Auto-scaling is important for quite a few notable reasons. Firstly, when you build a decentralized network, it should ideally be able to self-govern the number of nodes with an optimal and dynamic incentive mechanism. Maintaining high efficiency while scaling to meet demand is what will help keep the cost of the network and ultimately the average transaction fees low. Secondly, auto-scaling helps to maximize decentralization and security. You can check out the interesting blog about autoscaling by Shardeum, the first public blockchain to do so. This blog will focus more on the educational aspect of autoscaling.
Autoscaling automatically allows systems and applications to adjust their computing resources based on real-time demand. By dynamically scaling resources up or down, autoscaling enables businesses to handle peak workloads efficiently, improve responsiveness, and optimize costs by eliminating the need for manual intervention.

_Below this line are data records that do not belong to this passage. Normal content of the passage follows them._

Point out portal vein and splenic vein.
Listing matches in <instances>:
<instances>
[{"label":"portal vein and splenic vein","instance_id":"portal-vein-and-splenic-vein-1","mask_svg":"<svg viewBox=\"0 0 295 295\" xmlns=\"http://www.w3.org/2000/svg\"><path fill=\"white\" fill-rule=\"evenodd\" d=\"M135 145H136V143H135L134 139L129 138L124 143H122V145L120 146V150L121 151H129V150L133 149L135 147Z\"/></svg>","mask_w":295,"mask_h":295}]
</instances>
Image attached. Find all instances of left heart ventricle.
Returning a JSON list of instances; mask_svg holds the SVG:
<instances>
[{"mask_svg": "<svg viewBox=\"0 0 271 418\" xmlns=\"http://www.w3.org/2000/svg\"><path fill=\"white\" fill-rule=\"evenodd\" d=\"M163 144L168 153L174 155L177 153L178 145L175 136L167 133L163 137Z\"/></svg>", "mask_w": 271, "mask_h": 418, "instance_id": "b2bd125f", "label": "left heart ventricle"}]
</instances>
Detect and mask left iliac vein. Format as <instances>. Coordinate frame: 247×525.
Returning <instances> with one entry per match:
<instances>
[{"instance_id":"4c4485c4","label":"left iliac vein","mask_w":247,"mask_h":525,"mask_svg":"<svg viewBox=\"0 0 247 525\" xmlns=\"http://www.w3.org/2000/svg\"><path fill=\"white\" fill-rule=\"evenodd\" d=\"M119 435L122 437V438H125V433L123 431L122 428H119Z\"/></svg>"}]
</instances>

Autoscaling works by automatically adjusting the computing resources of a system or application based on predefined rules and metrics. It typically involves the following steps:
Monitoring: Autoscaling continuously monitors metrics like CPU usage, memory utilization, network traffic, or request queue length to assess the current workload.
Thresholds: Thresholds or rules are defined to determine when autoscaling should be triggered. For example, additional resources may be needed if CPU usage exceeds a certain threshold.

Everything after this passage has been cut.